T&T government, opposition at odds over FATCA Bill
The main opposition United National Congress (UNC) maintained its position of not supporting the Trinidad and Tobago government passage of legislation to comply with the Financial Accounts Tax Compliance
Act (FATCA) following talks Monday with leading bankers and private-sector representatives.
"We're maintaining our position for JSC (joint select committee) examination of the legislation, since we, the opposition, aren't the be-all and end-all of scrutiny," UNC Chairman Dr David Lee told reporters following talks with the Bankers' Association (BATT) and American Chamber of Industry and Commerce (AmCham).
The FATCA legislation demands that foreign banks provide information to America's Internal Revenue Service (IRS) on any customer deemed a 'US person' if they have more than US$50,000.
Washington said that the legislation aims to crack down on tax dodgers who hide hundreds of millions of US dollars in offshore accounts annually in an effort to avoid paying taxes.
The government has warned that failure to pass the law could result in financial institutions/US citizens suffering a 30 per cent withholding tax on US-sourced income. Online transactions could also be halted, affecting remittances as well as Trinidad and Tobago's banking system and economy.
The United States has given Trinidad and Tobago until February next year to pass the legislation, but both the Keith Rowley government and the opposition remain at odds over how to approach its passage.
The UNC, which has boycotted the last sitting of Parliament when the bill was being debated, insists on a JSC examining the proposed legislation, but Attorney General Faris Al Rawi said the opposition legislators must first come to Parliament in order to have any discussion on the matter. The government needs the opposition support to get the required special majority to pass the bill.
"What magic is there in a JSC where a maximum of 12 people can sit?" Al Rawi said, adding that "it is by far more sensible for a committee of the whole (House of Representatives) to operate and we are at the stage of a committee of the whole right now".

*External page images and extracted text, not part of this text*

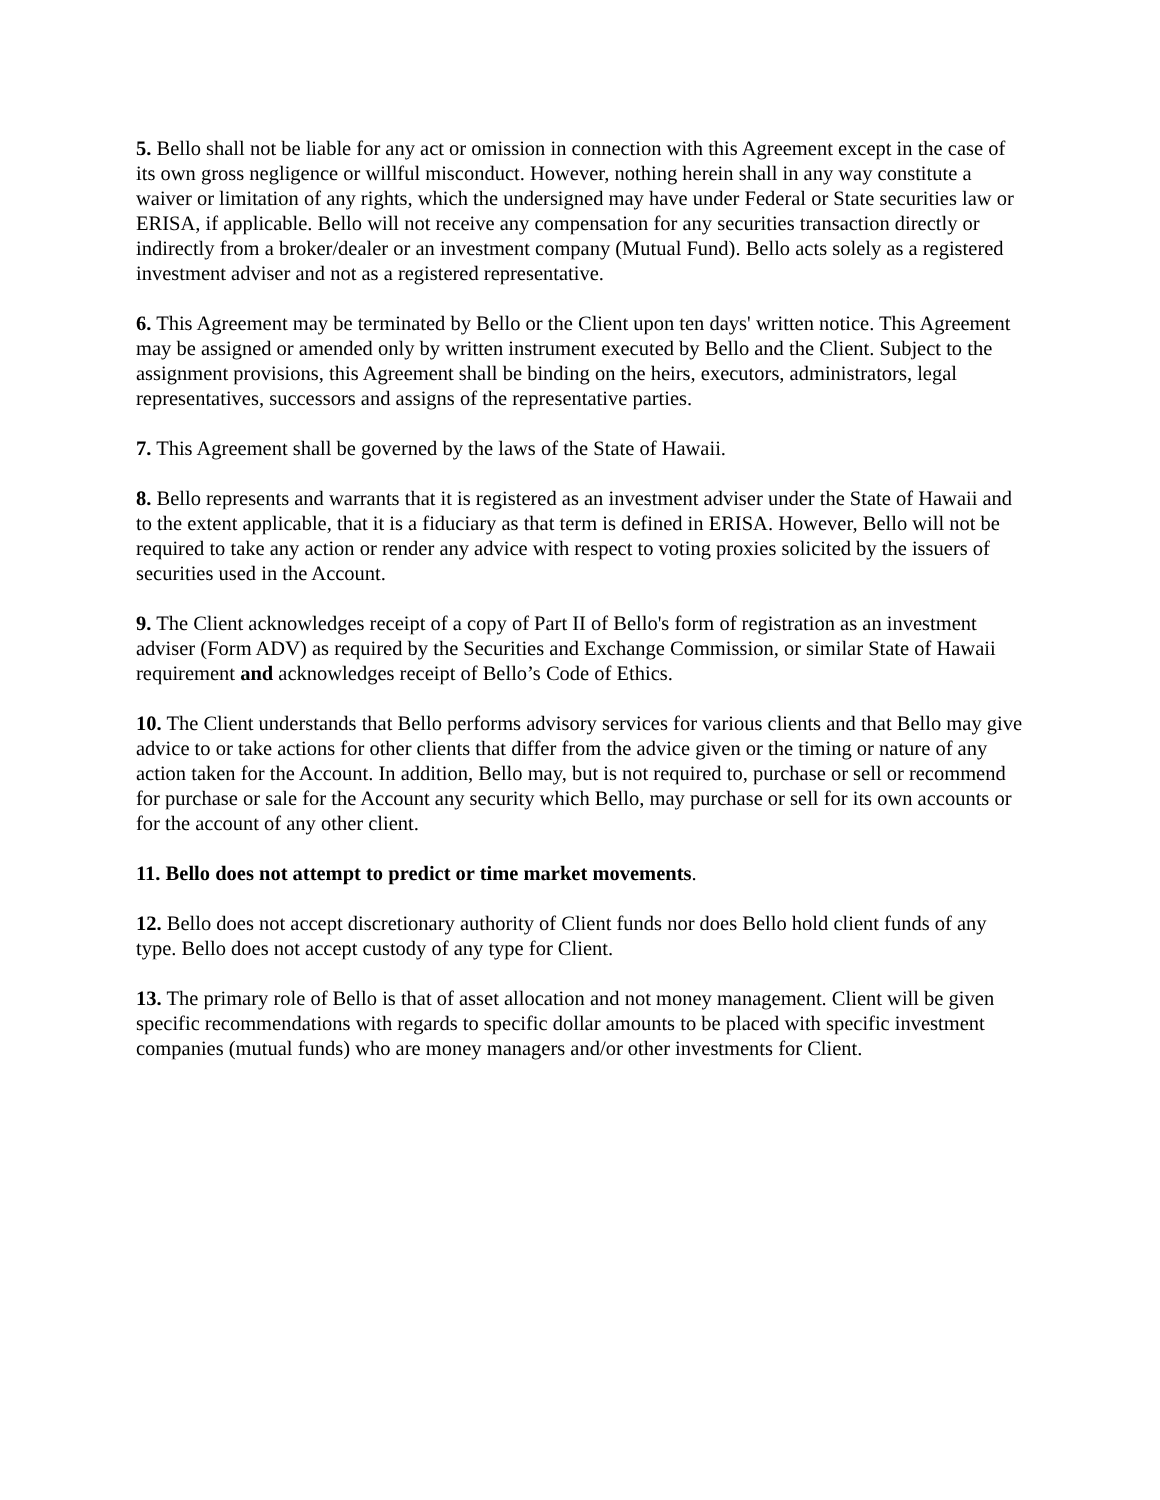5. Bello shall not be liable for any act or omission in connection with this Agreement except in the case of its own gross negligence or willful misconduct. However, nothing herein shall in any way constitute a waiver or limitation of any rights, which the undersigned may have under Federal or State securities law or ERISA, if applicable. Bello will not receive any compensation for any securities transaction directly or indirectly from a broker/dealer or an investment company (Mutual Fund). Bello acts solely as a registered investment adviser and not as a registered representative.
6. This Agreement may be terminated by Bello or the Client upon ten days' written notice. This Agreement may be assigned or amended only by written instrument executed by Bello and the Client. Subject to the assignment provisions, this Agreement shall be binding on the heirs, executors, administrators, legal representatives, successors and assigns of the representative parties.
7. This Agreement shall be governed by the laws of the State of Hawaii.
8. Bello represents and warrants that it is registered as an investment adviser under the State of Hawaii and to the extent applicable, that it is a fiduciary as that term is defined in ERISA. However, Bello will not be required to take any action or render any advice with respect to voting proxies solicited by the issuers of securities used in the Account.
9. The Client acknowledges receipt of a copy of Part II of Bello's form of registration as an investment adviser (Form ADV) as required by the Securities and Exchange Commission, or similar State of Hawaii requirement and acknowledges receipt of Bello’s Code of Ethics.
10. The Client understands that Bello performs advisory services for various clients and that Bello may give advice to or take actions for other clients that differ from the advice given or the timing or nature of any action taken for the Account. In addition, Bello may, but is not required to, purchase or sell or recommend for purchase or sale for the Account any security which Bello, may purchase or sell for its own accounts or for the account of any other client.
11. Bello does not attempt to predict or time market movements.
12. Bello does not accept discretionary authority of Client funds nor does Bello hold client funds of any type. Bello does not accept custody of any type for Client.
13. The primary role of Bello is that of asset allocation and not money management. Client will be given specific recommendations with regards to specific dollar amounts to be placed with specific investment companies (mutual funds) who are money managers and/or other investments for Client.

Lee told reporters that there are other stakeholders, including "UWI (University of the West Indies) legal luminaries, who have views on the legislation and that could add further amendments.
"We shared our position on the JSC, and time lines on the issue. They didn't tell us the JSC is needed, but we explained why we feel it's critical," Lee said, adding that the BATT had requested that the opposition consider the legislation based on amendments made recently.
"They said they hoped government and opposition will get together for proper dialogue to ensure the legislation is passed within the deadline.
"We need other input on the legislation since neither the PNM nor UNC sides in Parliament have financial analysts who can serve the purpose if the legislation is examined by the Lower House alone. That leaves a lot to be desired. But a JSC would facilitate such experts."
Last week, the Trinidad and Tobago Chamber of Industry and Commerce appealed to government and the opposition to speedily pass the legislation to avoid "the severe, costly and far-reaching implications of non-compliance".
AmCham TT said also "we believe that there is no need for a joint select committee to be set up to review the Tax Information Exchange Bill.
"The minor amendments which may now be desired can be made without going to a JSC, which will unnecessarily delay the passage of the legislation within the timeline which T&T itself provided to the government of the United States of America."
Debate on the bill will resume in January next year.